Concerto pour piano nᵒ 2

Brahms

1833 – 1897

« Je veux vous informer que je viens d’écrire un petit concerto [Konzerterl] de piano avec un joli petit scherzo [Scherzerl]… » – Johannes Brahms, lettre à Élisabeth von Herzogenberg, juillet 1881

En 1879, vingt-deux ans après son monumental Premier Concerto pour piano, qui ne remporta pas le succès escompté, Johannes Brahms amorce, à peu près en même temps que ses quatre Symphonies, la composition de son Second Concerto en si bémol majeur. Entretemps, il s’était beaucoup consacré à la musique de chambre, au lied et à la musique chorale, a cappella et avec orchestre – le Requiem allemand date de 1868.

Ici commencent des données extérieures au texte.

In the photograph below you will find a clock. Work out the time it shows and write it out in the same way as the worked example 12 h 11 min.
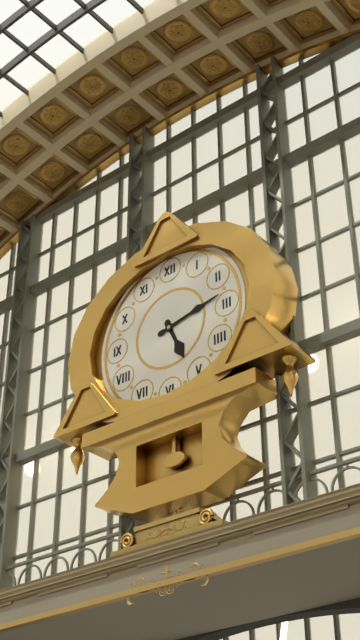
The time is 5 h 13 min
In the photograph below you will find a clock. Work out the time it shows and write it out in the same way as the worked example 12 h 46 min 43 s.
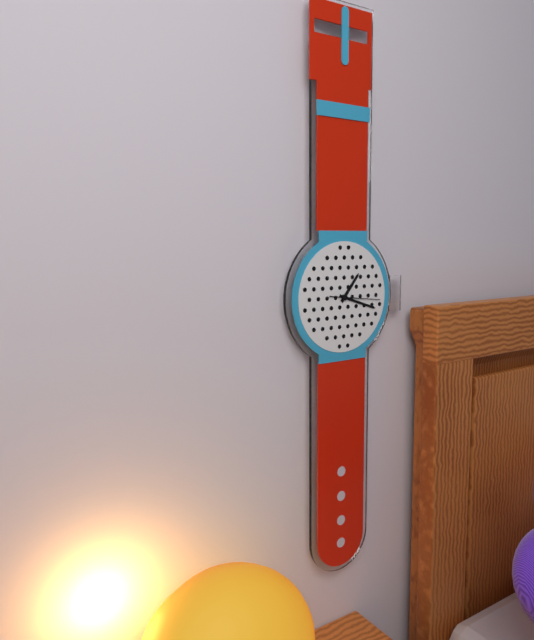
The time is 1 h 18 min 16 s
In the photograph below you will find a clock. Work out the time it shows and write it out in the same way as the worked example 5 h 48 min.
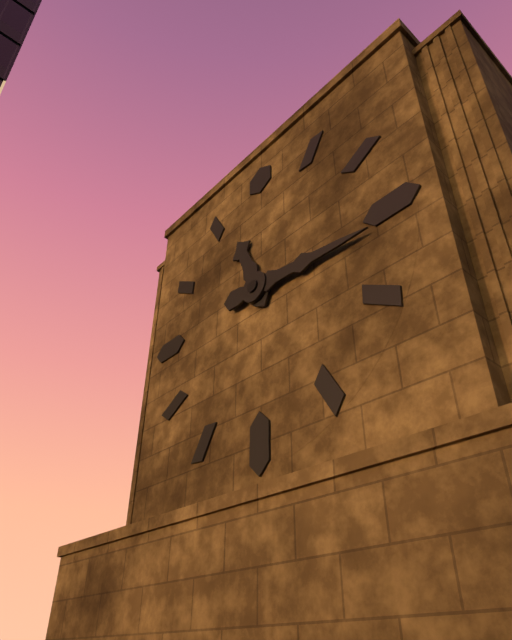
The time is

Né dans un quartier très pauvre de Hambourg, où son père est contrebassiste dans l’orchestre municipal, le jeune Brahms apprend le piano puis, pendant une dizaine d’années à partir de 1843, il suit l’enseignement d’Eduard Marxsen – c’est à lui qu’il dédiera, trois décennies plus tard, son Second Concerto pour piano. Il se fait les doigts dans les cabarets et les tavernes, avant de rencontrer le violoniste Joseph Joachim, avec qui il s’embarque dans des séries de tournées. Ses premiers essais de composition sont bientôt salués haut et fort par Robert Schumann, qui voit en lui « cet élu, au berceau duquel les grâces et les héros semblent avoir veillé ». Ses débuts sont néanmoins difficiles, avant qu’il fasse de Vienne, en 1862, son port d’attache, lui qui sera toujours en déplacement, et il acquerra peu à peu aisance et renommée.

Brahms conçoit son travail comme un artisan qui peaufine sans cesse son métier : soucieux d’architecture sonore autant que d’expression, il « accomplit, en dehors de tout maniérisme et de tout académisme, cette fusion profonde de l’esprit romantique et de la forme classique », constate Romain Goldron, et, plus encore, « bien peu de musiciens ont eu, au XIXe siècle, une connaissance aussi approfondie de l’écriture contrapuntique ». Très perfectionniste, très critique envers lui-même – il a détruit au cours du temps de nombreuses partitions –, il mettra trois ans à terminer son Second Concerto.

Tous les étés, Brahms se retire à la campagne et « ses plus beaux thèmes sont le fruit de ses longues promenades matinales à travers champs et forêts ». Sa mélodie est généreuse, à la mesure de l’ampleur qu’il confère aux formes, avec un brin de tristesse qui parfois empoigne le cœur. C’est un hypersensible d’un abord peu avenant; s’il cultive de profondes amitiés, il ressentira toujours durement la solitude.

À l’été 1881, à Pressbaum, non loin de Vienne, il termine le Concerto. Un peu auparavant, Hans von Bülow avait pris en main l’orchestre du duché de Saxe-Meiningen, l’amenant à un très haut niveau. En octobre, il invite Brahms à y donner son nouveau Concerto en « lecture » privée, et le duc en est si content qu’il octroie aussitôt au compositeur la croix de commandeur de l’Ordre de la maison de Meiningen! L’œuvre, en quatre mouvements au lieu de trois, montre une incomparable variété thématique et se présente comme un « concerto symphonique » par la complicité parfaite de tous les protagonistes, dans « une léonine combinaison de douceur et de puissance », écrit Calum McDonald.

L’Allegro non troppo initial s’ouvre sur un majestueux appel du cor, qui semble convoquer les autres instruments, le piano d’abord, puis les vents et les cordes. Suit une cadence toute d’arpèges et de jeux de triolets, avant que « le mouvement se développe organiquement en un immense réseau tonal d’idées interconnectées, où le piano ne se contente pas de reprendre les thèmes du tutti orchestral, mais les varie constamment dans un ample dialogue ». L’Allegro appassionato en ré mineur qui suit, que Brahms décrit en blaguant comme un « joli petit scherzo », lui succède, bien moins plaisanterie que tumulte inquiétant d’esprit nordique. Après une section centrale en ré majeur, où « les orages brahmsiens s’éclairent de quelques rayons, la sombre véhémence ne tarde pas à reprendre le dessus », écrit André Lischke. Le mouvement lent, Andante, vient en troisième place, qui, « ondoyé de lyrisme », déroule une bouleversante mélodie au violoncelle, reprise par l’orchestre, mais jamais par le piano, qui se contente de broder tout autour comme en une rêverie. Enfin, un Allegretto grazioso, rondo traité librement, joyeux et fantasque, avec quelques accents tziganes, conclut un des plus grands et plus beaux concertos du répertoire.